# Task Killers and battery savers



## xarmok7 (Jun 29, 2011)

I have had and used a variety of task killers. I currently have battery Dr. I was interested in downloading easy task killer. I have to keep manually killing apps or programs. There are apps and programs that start up that I have not even used. I just wanted to know if there's any way to set the task killers, ANY task killer to stop those apps from automatically starting or killing them after they do start.

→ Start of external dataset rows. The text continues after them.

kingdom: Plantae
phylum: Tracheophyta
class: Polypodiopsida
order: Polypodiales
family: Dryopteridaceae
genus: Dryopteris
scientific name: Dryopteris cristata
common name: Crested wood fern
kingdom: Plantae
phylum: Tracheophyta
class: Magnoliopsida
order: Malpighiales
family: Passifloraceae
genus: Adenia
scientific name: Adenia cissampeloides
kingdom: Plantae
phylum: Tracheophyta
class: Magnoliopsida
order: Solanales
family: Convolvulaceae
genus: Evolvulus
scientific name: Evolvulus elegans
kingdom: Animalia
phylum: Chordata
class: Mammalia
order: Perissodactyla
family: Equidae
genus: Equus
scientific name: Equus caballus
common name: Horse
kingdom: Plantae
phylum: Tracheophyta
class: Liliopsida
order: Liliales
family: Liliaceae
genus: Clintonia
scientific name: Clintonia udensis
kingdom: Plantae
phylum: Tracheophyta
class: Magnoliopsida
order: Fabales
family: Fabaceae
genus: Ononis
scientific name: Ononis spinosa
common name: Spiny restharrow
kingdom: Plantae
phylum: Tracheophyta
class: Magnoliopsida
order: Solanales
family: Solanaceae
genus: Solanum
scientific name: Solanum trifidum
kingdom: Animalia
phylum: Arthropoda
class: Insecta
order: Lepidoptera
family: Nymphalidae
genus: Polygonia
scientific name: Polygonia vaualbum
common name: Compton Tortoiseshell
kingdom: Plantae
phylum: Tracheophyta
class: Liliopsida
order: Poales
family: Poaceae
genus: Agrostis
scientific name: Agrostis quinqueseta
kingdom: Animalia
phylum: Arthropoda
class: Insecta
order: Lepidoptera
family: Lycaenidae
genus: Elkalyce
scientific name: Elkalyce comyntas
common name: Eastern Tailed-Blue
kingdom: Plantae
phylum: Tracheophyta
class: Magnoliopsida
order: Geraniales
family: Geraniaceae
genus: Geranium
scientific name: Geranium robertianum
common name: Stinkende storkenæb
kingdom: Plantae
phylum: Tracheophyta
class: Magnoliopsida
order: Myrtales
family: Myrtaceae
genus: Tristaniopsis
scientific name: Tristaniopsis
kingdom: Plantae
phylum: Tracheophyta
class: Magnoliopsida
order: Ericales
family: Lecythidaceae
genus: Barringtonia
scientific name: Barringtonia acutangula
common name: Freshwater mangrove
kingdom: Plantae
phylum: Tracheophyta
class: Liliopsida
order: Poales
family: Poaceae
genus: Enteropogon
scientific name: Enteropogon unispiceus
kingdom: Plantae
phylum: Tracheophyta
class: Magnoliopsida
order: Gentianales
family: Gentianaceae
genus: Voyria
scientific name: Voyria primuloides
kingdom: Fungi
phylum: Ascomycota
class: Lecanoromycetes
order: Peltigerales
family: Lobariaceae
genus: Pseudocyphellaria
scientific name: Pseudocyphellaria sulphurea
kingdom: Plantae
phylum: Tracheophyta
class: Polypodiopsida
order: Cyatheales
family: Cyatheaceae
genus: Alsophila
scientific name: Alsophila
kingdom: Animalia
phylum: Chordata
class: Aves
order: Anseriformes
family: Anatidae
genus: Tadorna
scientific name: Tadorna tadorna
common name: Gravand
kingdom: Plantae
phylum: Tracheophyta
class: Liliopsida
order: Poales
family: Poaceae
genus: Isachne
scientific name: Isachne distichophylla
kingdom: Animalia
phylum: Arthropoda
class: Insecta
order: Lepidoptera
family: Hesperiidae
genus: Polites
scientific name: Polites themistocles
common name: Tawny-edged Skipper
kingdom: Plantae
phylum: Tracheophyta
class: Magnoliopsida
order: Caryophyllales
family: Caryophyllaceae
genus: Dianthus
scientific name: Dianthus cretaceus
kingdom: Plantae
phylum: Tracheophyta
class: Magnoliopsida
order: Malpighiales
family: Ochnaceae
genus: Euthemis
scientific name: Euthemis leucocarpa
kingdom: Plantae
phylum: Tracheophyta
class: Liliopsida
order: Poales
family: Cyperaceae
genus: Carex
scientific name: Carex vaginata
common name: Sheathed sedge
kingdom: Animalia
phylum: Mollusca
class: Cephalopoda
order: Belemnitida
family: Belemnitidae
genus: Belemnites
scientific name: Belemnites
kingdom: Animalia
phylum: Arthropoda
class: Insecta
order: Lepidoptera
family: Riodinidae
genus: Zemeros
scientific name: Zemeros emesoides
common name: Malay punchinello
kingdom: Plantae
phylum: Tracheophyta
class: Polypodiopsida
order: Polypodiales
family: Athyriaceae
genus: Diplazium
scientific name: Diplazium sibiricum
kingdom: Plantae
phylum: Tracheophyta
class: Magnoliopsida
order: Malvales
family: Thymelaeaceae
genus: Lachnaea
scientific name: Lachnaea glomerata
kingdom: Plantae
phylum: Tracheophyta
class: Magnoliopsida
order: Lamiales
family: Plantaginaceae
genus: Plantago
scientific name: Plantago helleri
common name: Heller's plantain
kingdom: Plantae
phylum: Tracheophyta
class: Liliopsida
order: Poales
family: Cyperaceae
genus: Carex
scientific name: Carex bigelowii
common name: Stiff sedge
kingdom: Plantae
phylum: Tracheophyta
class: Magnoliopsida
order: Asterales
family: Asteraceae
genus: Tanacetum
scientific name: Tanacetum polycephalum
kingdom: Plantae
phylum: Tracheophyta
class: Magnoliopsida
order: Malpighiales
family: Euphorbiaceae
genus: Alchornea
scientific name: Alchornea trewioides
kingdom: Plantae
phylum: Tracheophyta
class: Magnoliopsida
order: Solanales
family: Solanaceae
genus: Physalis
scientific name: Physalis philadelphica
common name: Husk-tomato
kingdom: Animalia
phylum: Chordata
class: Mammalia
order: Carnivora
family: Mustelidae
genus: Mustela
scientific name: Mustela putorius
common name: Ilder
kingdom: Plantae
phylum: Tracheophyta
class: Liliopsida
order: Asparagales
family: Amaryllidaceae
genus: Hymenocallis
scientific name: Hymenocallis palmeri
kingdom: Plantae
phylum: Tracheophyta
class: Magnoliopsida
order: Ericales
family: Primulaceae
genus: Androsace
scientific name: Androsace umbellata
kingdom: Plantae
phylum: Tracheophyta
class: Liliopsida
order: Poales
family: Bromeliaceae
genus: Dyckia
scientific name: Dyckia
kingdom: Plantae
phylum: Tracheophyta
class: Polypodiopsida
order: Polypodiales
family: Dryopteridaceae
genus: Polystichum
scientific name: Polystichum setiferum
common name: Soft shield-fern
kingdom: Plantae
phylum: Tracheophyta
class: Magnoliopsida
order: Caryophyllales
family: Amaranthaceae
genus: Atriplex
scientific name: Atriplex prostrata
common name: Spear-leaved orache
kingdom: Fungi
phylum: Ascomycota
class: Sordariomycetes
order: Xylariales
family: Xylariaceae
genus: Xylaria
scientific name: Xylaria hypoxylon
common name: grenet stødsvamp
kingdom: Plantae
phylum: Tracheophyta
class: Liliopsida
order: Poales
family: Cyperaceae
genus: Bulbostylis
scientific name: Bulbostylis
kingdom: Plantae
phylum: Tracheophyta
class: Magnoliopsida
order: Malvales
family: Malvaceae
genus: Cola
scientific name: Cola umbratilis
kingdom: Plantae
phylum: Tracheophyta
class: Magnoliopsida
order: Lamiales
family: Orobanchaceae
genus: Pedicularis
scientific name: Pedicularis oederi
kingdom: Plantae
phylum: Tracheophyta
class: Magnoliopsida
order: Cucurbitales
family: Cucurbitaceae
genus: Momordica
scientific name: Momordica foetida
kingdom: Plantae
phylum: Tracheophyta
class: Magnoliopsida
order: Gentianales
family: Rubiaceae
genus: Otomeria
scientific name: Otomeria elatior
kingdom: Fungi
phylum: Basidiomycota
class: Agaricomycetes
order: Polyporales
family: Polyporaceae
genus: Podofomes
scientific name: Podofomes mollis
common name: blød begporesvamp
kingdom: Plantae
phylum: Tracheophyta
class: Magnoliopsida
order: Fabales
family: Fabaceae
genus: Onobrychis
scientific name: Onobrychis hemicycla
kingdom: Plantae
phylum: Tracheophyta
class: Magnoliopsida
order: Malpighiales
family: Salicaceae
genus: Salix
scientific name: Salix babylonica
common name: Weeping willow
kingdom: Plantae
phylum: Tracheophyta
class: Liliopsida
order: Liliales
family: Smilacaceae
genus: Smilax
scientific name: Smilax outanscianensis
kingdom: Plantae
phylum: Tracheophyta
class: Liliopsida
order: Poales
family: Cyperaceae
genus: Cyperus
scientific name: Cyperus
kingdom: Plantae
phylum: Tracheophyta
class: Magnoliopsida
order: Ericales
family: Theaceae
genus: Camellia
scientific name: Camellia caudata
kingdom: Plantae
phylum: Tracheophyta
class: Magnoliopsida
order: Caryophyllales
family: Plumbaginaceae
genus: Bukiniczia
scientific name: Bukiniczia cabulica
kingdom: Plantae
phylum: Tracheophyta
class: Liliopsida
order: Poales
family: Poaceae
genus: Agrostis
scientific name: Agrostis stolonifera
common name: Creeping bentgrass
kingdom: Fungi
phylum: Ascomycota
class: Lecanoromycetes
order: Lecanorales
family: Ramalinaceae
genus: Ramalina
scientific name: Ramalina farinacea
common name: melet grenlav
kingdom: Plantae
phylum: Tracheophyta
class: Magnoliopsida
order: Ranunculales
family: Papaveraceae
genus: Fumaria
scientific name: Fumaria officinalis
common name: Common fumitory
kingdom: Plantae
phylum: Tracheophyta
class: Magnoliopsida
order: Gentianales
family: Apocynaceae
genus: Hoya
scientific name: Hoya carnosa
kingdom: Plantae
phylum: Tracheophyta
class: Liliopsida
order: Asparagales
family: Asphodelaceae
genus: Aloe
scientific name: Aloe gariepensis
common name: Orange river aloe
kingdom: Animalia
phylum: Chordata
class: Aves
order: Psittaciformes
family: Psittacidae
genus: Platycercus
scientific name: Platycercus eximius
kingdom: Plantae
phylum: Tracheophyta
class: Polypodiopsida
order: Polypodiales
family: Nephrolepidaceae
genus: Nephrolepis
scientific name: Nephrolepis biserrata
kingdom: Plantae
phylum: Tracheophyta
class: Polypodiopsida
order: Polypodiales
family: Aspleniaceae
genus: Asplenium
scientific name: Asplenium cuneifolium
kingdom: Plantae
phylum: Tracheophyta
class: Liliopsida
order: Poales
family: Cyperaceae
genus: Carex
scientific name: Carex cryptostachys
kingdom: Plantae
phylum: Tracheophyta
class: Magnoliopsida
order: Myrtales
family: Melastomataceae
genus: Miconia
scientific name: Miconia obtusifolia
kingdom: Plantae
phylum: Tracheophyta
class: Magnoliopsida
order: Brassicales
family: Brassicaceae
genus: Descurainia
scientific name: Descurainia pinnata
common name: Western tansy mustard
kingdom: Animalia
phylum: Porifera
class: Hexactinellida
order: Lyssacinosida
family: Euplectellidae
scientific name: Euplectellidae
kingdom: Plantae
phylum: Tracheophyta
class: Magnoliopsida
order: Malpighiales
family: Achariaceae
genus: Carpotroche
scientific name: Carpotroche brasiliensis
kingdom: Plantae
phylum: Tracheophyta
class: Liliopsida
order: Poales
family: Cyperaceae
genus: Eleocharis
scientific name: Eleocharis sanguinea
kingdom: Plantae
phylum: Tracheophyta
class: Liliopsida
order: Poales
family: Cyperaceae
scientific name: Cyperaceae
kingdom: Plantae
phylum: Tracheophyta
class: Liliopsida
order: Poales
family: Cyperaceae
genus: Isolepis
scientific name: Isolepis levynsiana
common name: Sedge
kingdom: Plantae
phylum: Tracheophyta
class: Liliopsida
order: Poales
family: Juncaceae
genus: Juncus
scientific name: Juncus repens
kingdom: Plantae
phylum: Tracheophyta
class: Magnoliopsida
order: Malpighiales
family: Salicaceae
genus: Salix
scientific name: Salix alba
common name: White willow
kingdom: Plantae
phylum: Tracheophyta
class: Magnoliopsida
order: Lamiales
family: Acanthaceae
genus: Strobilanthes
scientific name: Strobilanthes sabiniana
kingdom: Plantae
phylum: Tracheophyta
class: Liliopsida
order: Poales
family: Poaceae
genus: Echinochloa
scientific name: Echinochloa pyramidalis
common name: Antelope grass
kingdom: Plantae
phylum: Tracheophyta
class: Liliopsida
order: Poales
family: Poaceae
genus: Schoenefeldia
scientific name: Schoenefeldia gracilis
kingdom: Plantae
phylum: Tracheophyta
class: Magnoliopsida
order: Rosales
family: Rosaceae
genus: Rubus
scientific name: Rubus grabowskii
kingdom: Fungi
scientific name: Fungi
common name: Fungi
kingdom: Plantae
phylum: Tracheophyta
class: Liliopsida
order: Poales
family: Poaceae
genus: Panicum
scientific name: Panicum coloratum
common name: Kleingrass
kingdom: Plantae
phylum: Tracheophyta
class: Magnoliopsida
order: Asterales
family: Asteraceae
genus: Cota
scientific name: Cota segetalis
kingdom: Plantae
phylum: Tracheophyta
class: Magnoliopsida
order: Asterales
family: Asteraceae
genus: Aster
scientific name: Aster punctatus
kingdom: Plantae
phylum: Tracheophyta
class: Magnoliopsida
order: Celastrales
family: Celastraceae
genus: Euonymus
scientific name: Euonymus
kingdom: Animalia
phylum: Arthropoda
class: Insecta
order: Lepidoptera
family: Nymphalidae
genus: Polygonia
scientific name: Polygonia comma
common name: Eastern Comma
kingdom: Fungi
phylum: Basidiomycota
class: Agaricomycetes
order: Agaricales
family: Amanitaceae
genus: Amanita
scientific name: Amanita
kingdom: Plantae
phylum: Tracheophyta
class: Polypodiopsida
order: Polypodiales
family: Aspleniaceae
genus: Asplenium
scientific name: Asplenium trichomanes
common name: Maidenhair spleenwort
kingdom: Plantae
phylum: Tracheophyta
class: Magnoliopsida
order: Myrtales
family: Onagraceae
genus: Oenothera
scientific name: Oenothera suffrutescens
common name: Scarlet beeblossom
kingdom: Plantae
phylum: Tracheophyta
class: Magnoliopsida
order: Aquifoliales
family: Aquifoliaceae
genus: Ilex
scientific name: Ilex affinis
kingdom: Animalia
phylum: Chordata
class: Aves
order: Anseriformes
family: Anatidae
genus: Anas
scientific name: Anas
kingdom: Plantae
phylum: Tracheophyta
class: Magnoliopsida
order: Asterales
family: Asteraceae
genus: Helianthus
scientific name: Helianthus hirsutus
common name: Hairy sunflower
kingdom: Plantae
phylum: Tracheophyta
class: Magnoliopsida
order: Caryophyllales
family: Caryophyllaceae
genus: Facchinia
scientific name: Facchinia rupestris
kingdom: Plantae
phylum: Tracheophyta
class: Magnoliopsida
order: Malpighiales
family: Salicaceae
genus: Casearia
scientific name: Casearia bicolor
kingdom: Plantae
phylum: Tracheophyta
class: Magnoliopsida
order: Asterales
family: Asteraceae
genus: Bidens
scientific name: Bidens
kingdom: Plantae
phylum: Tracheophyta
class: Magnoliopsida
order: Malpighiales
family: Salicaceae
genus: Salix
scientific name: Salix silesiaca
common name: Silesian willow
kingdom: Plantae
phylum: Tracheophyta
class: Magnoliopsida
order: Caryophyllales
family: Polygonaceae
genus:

I have an Optimus V
rom: CyanogenMod-7.1.0.1-LG- VM670-BobZhome-1013211
Android Version:2.3.7 
Any help would be appreciated.


----------



## Masterchiefxx17 (Feb 27, 2010)

Out of all the task killers I find this one to be the best:

https://play.google.com/store/apps/...sImNvbS5yZWNoaWxkLmFkdmFuY2VkdGFza2tpbGxlciJd

It doesn't have a "set" timer on it but it does a nice job.


----------



## bwsealirl (Jan 10, 2010)

+ for the above link, I set a shortcut for it on my home screen so I can clear my RAM after playing a game, works great.


----------



## R0B (May 20, 2011)

Advanced Task Killer is the way to go. I personally use it on both my and my girlfriends phones & tablets. It is free but there is also a paid version.


----------